United States District Court, N.D. Mississippi, Greenville Division

September 29, 2017




         Before the Court are (1) New York Life Insurance Company's “Motion for Summary Judgment and for Dismissal, ” Doc. #25; (2) Michael Willis' unopposed motion to exceed page limits, Doc. #44; and (3) Fried Alligator Films, LLC and Jerry Tankersley's “Motion to Strike New Legal Arguments and Evidence Raised in Rebuttal to their Memorandum Brief in Opposition to Motion for Summary Judgment and for Dismissal, ” Doc. #47.


         Procedural History

         On July 15, 2016, Fried Alligator Productions, LLC and Jerry Tankersley filed a complaint in the Circuit Court of Leflore County, Mississippi, against New York Life Insurance Company (“NYL”), Michael Willis, and John Does 1-10. Doc. #2. In the complaint, Fried Alligator and Tankersley alleged that the defendants sold them a universal life policy, rather than a custom whole life policy proposed by Tankersley, which was to be used as collateral to finance Fried Alligator's business operations up to $5, 000, 000. The plaintiffs further alleged that the universal life policy could not be used for its intended purpose.

         On August 15, 2016, the defendants removed the state court action to this Court on the basis of diversity jurisdiction.[1] Doc. #1 at ¶¶ 4-7. NYL and Willis answered the complaint on August 30, 2016, and September 6, 2016, respectively. Doc. #10; Doc. #12.

         On October 14, 2016, the plaintiffs, with leave of the Court, filed an amended complaint against the defendants. Doc. #22. In the amended complaint, the plaintiffs assert claims for (1) “Negligence, ” (2) “Breach of Fiduciary Duty, ” (3) “Breach of Contract, ” (4) “Breach of Implied-in-fact Contract, ” (5) “Breach of Duty of Good Faith and Fair Dealing, ” (6) “Misrepresentation, ” (7) “Promissory Estoppel, ” (8) “Equitable Estoppel, ” (9) “Third Party Beneficiary, ” (10) “Vicarious Liability, ” and (11) “Gross Negligence and/or Malicious Conduct.” Willis and NYL answered the amended complaint on October 19, 2016, and October 28, 2016, respectively. Doc. #23; Doc. #24.

         On October 28, 2016, NYL filed a “Motion for Summary Judgment and for Dismissal.” Doc. #25. The same day, Willis filed a “Joinder of Defendant Michael Willis in Defendant New York Life Insurance Company's Motion for Summary Judgment or, in the Alternative, for Dismissal, ” in which he joins NYL's motion and asserts additional grounds for summary judgment as to the plaintiffs' contract-related claims against him. Doc. #27. The plaintiffs filed identical responses and supporting memoranda to NYL's motion and Willis' joinder on January 9, 2017.[2] Doc. #28; Doc. #29; Doc. #30; Doc. #31. The next day, the plaintiffs filed a supplement to their responses, Doc. #33, and an affidavit exhibit, Doc. #33-1.

▶ [Material for the task]

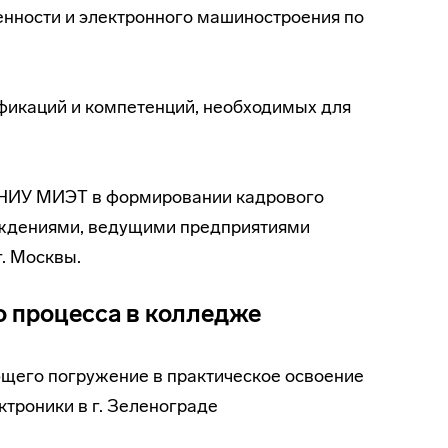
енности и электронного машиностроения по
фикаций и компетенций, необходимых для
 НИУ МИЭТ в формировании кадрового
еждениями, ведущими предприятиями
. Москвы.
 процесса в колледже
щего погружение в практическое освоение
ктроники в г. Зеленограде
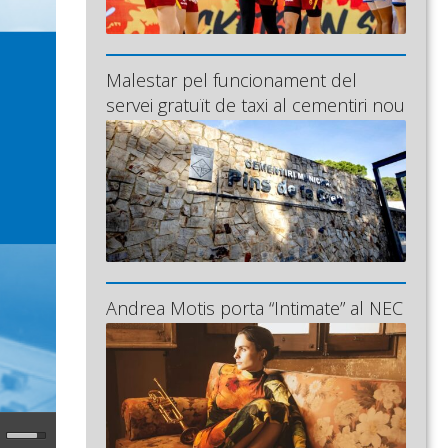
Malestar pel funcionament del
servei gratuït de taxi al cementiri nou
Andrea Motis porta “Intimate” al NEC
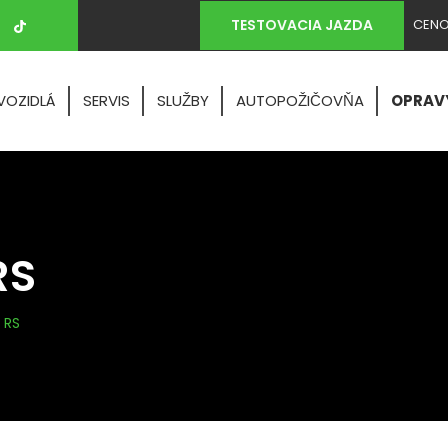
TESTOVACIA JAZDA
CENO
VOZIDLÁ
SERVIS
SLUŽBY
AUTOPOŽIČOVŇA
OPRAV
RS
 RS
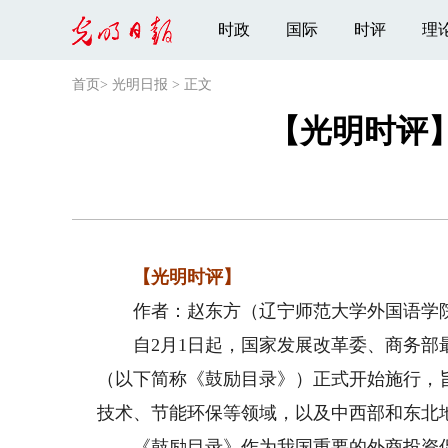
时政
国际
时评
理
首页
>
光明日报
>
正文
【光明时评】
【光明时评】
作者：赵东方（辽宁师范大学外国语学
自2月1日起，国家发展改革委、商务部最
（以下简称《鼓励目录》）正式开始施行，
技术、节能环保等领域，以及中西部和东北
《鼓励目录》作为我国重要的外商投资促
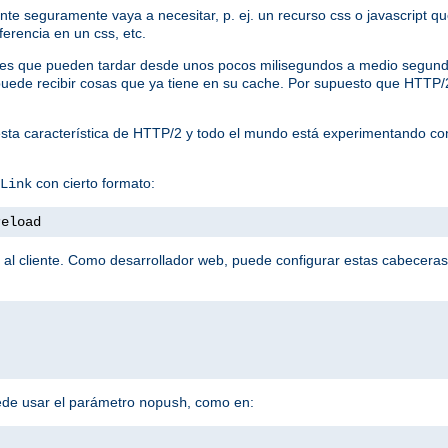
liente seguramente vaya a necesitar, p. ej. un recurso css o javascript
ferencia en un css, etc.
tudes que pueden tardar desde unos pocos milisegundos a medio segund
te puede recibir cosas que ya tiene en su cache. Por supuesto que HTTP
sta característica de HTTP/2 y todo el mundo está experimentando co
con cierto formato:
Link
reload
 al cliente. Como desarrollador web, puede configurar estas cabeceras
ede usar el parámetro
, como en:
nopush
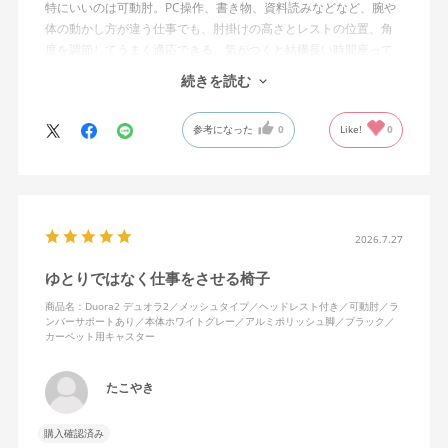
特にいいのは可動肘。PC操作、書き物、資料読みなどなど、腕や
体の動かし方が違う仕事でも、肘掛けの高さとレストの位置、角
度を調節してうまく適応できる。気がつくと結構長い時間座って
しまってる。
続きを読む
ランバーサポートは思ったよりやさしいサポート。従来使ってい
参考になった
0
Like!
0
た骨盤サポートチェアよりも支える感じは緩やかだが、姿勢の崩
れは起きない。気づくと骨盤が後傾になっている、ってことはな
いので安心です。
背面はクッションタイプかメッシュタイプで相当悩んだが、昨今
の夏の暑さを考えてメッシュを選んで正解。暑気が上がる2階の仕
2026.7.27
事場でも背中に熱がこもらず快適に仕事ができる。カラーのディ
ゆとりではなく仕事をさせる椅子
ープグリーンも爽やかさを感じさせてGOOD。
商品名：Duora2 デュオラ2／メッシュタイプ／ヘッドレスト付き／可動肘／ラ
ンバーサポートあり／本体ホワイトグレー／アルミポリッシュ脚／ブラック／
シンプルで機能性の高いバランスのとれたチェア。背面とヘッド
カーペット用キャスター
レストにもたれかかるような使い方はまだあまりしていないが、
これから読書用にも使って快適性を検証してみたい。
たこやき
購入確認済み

==

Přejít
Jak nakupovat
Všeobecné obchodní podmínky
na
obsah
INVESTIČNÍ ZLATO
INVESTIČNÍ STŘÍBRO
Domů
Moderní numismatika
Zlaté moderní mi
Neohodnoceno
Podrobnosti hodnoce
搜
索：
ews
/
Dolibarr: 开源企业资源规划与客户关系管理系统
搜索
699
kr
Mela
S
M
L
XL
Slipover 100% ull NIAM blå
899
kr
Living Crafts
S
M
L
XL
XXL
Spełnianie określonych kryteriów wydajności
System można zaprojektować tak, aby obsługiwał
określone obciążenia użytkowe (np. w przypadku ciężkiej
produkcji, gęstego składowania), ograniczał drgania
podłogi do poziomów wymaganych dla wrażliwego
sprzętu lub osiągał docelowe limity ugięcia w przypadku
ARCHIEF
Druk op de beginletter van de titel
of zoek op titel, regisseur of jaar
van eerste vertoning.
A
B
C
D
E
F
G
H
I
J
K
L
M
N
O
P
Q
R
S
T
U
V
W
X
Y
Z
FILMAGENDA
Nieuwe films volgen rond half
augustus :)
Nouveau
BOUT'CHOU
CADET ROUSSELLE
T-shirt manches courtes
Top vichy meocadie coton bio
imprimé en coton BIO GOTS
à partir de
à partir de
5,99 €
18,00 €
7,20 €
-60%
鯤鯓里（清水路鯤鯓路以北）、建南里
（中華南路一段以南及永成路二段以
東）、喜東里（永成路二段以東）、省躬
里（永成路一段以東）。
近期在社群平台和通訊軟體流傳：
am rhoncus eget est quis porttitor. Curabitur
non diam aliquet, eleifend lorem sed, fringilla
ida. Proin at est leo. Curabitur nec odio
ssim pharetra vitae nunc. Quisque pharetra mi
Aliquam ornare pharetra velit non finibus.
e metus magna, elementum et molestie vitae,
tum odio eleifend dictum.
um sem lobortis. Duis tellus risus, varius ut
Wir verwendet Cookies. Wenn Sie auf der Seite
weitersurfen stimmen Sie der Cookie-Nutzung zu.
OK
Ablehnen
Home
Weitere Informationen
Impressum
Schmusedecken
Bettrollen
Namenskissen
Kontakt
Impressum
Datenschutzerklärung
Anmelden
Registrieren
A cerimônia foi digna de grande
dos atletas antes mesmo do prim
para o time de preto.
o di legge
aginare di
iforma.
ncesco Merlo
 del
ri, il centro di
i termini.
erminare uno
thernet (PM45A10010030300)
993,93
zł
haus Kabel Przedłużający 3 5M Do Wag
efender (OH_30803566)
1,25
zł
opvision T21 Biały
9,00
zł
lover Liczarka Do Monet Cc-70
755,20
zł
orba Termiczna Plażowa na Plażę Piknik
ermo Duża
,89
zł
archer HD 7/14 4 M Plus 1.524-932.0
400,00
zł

▶ [Tasks]
1 - Count the lines in the records that contain the string "eleifend", and give only that number.
2 - Carry on the court order in the life insurance dispute, picking up right after its last sentence.
The court order and the records are unrelated and should be treated separately.

▶ [Written answers]
1 - 2

2 -
         On January 27, 2017, NYL moved to exceed by 10 pages the page limit for its reply to plaintiffs' responses. Doc. #42. This Court granted the motion in part, allowing NYL an additional five pages. Doc. #43. In the order, the Court noted that inasmuch as the motion was not a joint motion, the order applied only to NYL and no other defendant. Id. at 1 n.1. Willis then moved for an additional five pages to reply. Doc. #44. On January 31, 2017, NYL filed a reply to plaintiffs' responses, which Willis joined. Doc. #45; Doc. #46.

         On February 9, 2017, the plaintiffs filed a motion to strike certain arguments and evidence raised in NYL's reply and Willis' joinder. Doc. #47. On February 21, 2017, NYL responded to this motion, and Willis joined the response. Doc. #49; Doc. #50. On February 28, 2017, the plaintiffs filed a reply. Doc. #51.


         Procedural Matters

         A. Motion to Strike

         The plaintiffs contend in their motion to strike that NYL's reply raises new arguments and is supported by new evidence not previously relied on by NYL in its motion. The plaintiffs request that any new arguments and evidence not be considered by the Court in evaluating the summary judgment motion or, alternatively, that they be given an opportunity to respond. NYL argues that each argument and piece of evidence responds to arguments the plaintiffs raised in their response.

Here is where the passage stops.